## Task statement
I need an exact copy of the lines from the one containing "mouse_move(755, 241)" through the end of the records, without any pictures.

## Records to process

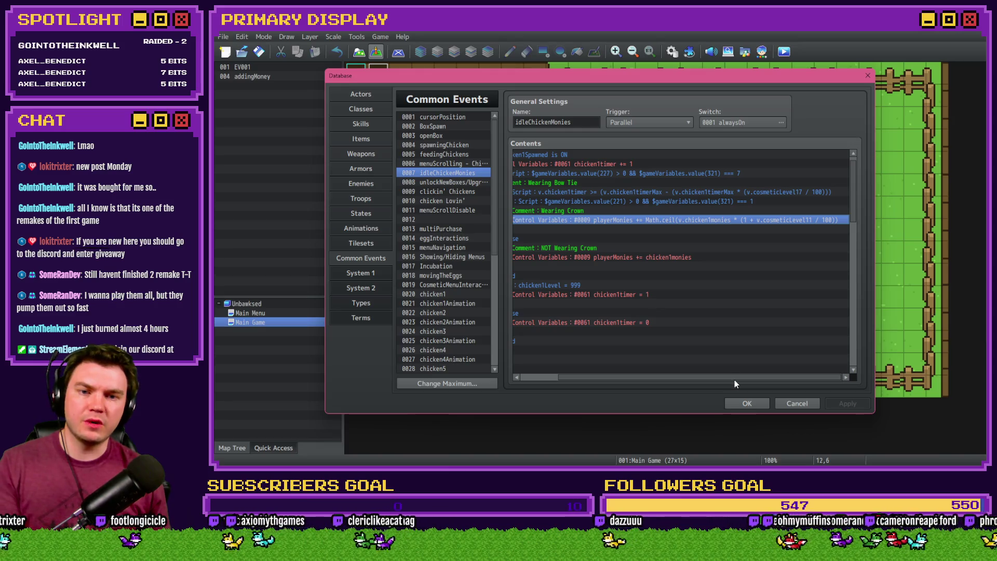
mouse_move(734, 383)
mouse_down()
mouse_move(704, 383)
mouse_move(717, 382)
mouse_move(755, 241)
mouse_up()
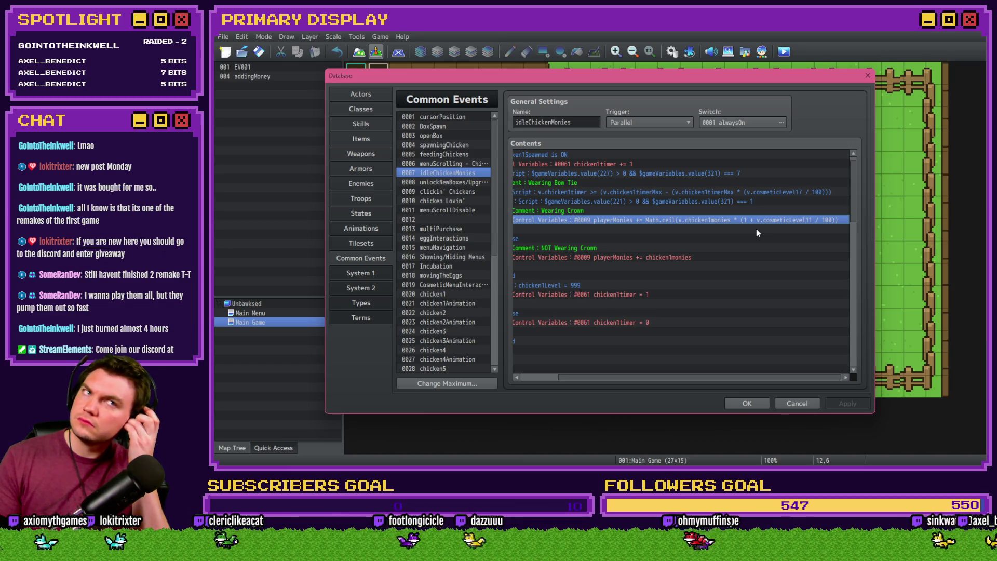
In Chicken 1 Upgrade Cost's text code, replace line 17's old discount expression with Math.floor().
key(alt+Tab)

## Result for this exercise
mouse_move(755, 241)
mouse_up()
In Chicken 1 Upgrade Cost's text code, replace line 17's old discount expression with Math.floor().
key(alt+Tab)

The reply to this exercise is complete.